Push the button;
Ignition,
As Neon lights
Spark into life,
Electric potential piped
Straight into the
Driver’s cold hands.
The wheel held,
Hushed
Against the darkening night.
Time to go,
Time to

Drive.

I have so many fond memories from my childhood of immeasurably long night drives, either way up north to Scotland, or way down to the south of France.
 

And night drives just remind me of holidays.

Now, grown up and myself a parent, we have done many of our own as a family and watching the children in the back, the light from the dashboard just enough to see if they had drifted off to sleep or not, or helped by the headlights of the occasional oncoming car.
 

As a kid there was nothing quite like waking up and trying to figure out where I was, trying to catch a clue from the fast-passing road signs.

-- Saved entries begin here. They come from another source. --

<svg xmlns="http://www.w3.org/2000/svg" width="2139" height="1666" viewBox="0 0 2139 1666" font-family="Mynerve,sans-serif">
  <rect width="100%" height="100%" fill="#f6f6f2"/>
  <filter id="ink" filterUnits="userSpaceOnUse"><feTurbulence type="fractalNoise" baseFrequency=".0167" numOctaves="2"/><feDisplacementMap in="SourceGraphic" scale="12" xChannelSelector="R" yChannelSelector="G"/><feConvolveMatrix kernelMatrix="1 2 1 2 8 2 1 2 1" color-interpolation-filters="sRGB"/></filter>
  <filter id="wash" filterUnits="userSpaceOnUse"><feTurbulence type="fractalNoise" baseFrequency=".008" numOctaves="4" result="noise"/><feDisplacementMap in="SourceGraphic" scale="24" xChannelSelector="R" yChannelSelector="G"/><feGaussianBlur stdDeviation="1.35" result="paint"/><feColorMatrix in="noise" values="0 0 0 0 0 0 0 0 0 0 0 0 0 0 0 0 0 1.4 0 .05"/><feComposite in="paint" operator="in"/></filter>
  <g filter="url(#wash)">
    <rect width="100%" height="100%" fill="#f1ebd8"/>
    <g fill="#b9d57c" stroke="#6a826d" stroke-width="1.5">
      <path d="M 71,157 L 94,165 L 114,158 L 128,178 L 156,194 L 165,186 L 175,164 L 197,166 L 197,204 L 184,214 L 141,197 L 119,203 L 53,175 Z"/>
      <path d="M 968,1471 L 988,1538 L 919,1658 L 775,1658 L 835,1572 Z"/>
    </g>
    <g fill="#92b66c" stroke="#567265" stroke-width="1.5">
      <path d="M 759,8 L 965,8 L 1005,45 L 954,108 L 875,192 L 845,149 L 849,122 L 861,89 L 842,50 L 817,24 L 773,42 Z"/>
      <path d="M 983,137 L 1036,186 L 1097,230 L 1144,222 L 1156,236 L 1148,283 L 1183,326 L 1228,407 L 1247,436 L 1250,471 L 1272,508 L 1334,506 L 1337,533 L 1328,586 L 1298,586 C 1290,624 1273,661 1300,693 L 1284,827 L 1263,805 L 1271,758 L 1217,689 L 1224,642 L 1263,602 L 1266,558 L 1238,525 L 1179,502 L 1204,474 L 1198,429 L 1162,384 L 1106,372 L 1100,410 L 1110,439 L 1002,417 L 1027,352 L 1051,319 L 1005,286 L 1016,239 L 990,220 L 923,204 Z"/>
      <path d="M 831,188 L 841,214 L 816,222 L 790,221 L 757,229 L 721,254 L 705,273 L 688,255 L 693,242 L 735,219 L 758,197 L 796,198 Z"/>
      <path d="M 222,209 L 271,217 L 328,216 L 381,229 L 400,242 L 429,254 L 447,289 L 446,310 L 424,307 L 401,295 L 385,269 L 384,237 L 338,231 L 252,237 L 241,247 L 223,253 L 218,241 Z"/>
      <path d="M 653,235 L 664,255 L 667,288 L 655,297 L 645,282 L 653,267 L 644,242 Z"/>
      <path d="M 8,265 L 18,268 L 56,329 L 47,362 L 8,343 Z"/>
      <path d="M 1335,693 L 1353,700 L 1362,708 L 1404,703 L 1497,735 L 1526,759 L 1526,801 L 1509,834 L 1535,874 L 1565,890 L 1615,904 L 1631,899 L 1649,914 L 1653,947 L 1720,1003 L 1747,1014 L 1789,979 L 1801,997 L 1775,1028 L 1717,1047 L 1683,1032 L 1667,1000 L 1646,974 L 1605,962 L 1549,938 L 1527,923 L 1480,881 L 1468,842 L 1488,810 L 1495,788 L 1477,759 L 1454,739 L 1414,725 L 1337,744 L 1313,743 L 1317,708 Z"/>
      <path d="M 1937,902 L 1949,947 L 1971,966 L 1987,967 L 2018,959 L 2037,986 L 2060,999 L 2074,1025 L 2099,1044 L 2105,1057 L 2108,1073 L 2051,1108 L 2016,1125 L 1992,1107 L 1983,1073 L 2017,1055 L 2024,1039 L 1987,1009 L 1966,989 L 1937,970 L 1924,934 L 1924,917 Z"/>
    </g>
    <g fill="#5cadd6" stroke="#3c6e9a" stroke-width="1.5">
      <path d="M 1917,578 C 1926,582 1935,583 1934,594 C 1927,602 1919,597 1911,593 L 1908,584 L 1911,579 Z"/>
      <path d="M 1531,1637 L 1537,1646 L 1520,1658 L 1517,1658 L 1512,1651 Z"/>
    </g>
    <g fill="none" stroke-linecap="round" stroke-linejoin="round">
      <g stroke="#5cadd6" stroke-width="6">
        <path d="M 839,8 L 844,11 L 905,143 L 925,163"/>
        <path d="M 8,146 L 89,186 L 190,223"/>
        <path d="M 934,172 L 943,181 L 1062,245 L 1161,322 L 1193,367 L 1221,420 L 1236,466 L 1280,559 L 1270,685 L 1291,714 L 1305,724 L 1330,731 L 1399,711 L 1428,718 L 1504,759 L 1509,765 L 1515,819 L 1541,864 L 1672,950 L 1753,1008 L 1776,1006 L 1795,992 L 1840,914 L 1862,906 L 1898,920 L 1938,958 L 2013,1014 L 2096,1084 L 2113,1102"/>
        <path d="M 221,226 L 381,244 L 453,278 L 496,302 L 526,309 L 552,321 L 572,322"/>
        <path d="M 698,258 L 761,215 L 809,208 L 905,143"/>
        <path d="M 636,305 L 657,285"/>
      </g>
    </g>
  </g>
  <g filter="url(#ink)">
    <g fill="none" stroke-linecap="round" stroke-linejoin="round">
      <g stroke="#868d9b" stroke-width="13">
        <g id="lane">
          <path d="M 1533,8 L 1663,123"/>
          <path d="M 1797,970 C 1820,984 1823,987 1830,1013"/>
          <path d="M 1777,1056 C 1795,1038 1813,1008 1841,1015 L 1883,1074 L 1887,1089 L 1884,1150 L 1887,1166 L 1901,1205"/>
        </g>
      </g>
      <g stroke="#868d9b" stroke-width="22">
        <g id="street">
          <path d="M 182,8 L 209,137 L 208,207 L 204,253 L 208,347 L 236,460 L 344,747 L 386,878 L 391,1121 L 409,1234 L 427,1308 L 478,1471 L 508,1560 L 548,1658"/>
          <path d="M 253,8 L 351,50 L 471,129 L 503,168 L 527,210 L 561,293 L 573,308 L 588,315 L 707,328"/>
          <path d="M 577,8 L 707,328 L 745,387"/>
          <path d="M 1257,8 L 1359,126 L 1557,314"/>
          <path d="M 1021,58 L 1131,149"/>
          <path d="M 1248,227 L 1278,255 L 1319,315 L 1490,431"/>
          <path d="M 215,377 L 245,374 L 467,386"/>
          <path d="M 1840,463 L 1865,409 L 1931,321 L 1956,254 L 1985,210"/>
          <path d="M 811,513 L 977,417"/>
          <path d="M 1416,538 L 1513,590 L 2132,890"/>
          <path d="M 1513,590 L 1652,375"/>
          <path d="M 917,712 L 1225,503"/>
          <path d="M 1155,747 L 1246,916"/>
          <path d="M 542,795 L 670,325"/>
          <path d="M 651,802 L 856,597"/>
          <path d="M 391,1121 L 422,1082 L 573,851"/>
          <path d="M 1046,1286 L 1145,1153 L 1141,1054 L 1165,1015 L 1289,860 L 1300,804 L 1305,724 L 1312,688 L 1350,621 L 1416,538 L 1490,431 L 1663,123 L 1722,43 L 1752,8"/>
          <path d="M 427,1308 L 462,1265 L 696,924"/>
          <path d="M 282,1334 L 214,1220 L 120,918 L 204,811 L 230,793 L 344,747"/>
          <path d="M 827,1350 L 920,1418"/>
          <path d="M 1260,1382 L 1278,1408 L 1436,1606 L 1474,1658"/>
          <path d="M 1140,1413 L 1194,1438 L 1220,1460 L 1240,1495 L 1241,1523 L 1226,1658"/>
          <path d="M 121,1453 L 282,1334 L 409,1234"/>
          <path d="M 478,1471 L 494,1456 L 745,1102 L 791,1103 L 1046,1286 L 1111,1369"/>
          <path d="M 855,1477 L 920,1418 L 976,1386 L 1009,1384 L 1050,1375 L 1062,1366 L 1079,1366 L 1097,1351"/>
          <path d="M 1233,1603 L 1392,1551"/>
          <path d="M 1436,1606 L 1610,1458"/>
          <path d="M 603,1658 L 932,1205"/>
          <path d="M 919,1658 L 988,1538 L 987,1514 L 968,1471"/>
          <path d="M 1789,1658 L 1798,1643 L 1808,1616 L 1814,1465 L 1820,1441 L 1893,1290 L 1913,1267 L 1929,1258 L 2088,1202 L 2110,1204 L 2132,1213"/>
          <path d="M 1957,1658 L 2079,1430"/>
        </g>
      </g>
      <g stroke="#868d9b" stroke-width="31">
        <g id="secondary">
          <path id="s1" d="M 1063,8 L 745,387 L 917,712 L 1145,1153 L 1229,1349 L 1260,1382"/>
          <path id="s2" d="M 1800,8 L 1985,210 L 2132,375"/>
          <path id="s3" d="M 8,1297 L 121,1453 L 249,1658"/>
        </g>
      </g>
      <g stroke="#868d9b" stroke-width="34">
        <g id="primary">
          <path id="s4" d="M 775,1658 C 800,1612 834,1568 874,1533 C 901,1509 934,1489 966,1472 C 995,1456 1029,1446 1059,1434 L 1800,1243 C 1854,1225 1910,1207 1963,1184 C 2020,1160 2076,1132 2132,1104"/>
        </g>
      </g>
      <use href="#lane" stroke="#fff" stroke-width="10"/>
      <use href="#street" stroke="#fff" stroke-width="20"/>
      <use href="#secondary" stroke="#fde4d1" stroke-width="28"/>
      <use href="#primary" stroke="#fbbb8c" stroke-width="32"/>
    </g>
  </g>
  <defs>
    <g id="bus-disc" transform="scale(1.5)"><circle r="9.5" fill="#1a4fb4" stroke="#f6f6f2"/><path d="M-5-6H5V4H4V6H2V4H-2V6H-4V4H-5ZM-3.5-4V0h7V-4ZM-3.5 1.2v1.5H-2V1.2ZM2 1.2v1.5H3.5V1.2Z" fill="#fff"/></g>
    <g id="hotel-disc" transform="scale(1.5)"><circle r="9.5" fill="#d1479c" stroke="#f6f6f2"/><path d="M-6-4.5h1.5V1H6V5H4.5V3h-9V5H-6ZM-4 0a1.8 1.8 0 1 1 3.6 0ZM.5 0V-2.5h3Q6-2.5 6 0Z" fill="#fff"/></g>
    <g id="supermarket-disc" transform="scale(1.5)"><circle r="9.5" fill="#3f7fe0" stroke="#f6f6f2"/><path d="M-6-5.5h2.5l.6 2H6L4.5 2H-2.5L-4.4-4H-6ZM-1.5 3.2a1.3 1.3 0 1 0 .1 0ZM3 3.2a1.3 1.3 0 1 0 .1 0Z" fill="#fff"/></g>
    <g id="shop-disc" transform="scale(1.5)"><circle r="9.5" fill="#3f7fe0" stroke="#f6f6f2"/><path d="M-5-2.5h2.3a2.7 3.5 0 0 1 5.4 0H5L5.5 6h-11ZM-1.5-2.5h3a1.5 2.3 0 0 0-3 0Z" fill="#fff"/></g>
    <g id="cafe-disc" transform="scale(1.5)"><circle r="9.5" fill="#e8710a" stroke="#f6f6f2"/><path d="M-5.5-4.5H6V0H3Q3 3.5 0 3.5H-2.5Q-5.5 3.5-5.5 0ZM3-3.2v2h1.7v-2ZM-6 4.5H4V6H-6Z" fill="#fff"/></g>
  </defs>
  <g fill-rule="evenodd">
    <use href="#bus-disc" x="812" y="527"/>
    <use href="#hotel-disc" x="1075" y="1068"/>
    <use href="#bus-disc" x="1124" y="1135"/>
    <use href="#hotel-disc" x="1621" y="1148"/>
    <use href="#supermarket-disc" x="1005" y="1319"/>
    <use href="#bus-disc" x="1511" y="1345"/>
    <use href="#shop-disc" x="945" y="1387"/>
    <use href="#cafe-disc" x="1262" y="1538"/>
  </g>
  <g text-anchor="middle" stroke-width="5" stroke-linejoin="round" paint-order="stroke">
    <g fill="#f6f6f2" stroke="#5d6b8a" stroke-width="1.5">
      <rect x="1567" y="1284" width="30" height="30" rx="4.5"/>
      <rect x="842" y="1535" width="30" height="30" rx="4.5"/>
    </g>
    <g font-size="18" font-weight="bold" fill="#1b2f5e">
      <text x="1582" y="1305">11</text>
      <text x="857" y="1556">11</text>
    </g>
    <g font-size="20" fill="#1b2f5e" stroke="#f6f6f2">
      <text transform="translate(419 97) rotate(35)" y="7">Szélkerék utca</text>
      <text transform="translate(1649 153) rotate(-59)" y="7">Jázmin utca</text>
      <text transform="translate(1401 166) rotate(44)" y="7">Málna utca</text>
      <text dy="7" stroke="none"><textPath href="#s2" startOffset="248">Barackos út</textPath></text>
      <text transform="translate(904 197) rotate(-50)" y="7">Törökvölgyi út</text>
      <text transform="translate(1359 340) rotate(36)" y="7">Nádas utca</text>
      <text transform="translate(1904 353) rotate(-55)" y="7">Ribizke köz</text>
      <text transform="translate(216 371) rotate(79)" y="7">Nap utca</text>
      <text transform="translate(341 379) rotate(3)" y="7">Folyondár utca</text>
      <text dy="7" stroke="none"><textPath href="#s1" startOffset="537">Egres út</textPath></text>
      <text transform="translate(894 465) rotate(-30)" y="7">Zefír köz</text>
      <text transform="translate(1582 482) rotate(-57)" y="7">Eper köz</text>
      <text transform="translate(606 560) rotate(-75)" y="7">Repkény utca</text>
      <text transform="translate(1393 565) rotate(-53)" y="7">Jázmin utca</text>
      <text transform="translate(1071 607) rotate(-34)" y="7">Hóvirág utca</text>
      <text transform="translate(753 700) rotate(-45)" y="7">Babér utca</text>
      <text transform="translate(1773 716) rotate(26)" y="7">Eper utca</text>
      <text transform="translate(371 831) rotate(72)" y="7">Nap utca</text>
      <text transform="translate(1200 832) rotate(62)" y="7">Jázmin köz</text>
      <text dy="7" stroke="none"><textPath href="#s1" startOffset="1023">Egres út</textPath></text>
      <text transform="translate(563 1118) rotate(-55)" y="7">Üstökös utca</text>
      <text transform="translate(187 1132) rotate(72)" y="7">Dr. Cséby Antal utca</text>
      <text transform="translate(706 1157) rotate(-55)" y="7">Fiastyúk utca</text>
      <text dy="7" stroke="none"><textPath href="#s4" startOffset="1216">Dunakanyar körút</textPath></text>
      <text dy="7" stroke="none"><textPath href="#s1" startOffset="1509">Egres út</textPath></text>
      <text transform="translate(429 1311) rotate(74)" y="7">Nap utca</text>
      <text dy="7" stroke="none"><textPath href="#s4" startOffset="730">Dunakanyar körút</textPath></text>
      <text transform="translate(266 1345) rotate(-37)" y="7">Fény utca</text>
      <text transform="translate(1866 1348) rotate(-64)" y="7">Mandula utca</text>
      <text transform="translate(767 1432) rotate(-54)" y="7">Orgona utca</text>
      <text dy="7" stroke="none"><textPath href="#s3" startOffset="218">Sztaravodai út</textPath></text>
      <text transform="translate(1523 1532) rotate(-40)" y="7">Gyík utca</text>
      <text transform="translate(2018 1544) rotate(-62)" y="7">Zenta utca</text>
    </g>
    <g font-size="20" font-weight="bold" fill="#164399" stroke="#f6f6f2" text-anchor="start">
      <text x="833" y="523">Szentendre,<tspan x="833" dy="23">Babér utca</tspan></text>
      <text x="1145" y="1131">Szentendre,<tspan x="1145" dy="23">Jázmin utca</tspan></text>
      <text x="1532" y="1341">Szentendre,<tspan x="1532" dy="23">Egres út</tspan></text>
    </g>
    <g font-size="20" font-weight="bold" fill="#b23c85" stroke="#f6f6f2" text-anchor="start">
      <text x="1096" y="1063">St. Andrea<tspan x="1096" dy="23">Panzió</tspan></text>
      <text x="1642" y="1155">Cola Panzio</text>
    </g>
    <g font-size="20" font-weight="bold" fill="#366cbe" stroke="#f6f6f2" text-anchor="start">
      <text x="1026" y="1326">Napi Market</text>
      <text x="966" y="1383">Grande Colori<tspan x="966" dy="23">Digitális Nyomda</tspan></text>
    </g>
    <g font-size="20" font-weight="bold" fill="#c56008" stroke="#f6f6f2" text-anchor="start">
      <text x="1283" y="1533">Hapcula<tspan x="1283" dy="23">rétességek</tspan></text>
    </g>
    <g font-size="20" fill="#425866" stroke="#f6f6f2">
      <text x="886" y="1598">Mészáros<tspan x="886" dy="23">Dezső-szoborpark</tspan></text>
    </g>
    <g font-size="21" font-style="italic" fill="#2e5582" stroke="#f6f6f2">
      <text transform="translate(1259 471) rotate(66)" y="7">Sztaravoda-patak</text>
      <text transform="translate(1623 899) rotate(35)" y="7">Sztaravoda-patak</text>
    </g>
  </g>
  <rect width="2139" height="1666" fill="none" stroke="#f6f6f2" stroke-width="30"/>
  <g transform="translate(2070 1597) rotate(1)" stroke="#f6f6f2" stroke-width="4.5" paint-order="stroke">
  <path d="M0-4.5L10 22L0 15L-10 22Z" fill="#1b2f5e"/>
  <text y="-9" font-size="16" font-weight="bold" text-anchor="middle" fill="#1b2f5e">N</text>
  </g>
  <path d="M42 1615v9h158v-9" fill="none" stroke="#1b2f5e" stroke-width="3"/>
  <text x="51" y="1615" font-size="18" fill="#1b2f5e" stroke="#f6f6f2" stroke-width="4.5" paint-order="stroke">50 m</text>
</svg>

And then of course that question…
 
“Are we there yet?”.
 
🙂
 

Seamus Heaney describes a similar journey so utterly fantastically.

  
Night Drive

—Seamus Heaney

The smells of ordinariness
Were new on the night drive through France;
Rain and hay and woods on the air
Made warm draughts in the open car.

Signposts whitened relentlessly.
Montrueil, Abbéville, Beauvais
Were promised, promised, came and went,
Each place granting its name’s fulfilment.

A combine groaning its way late
Bled seeds across its work-light.
A forest fire smouldered out
One by one small cafés shut.

I thought of you continuously
A thousand miles south where Italy
Laid its loin to France on the darkened sphere.
Your ordinariness was renewed there.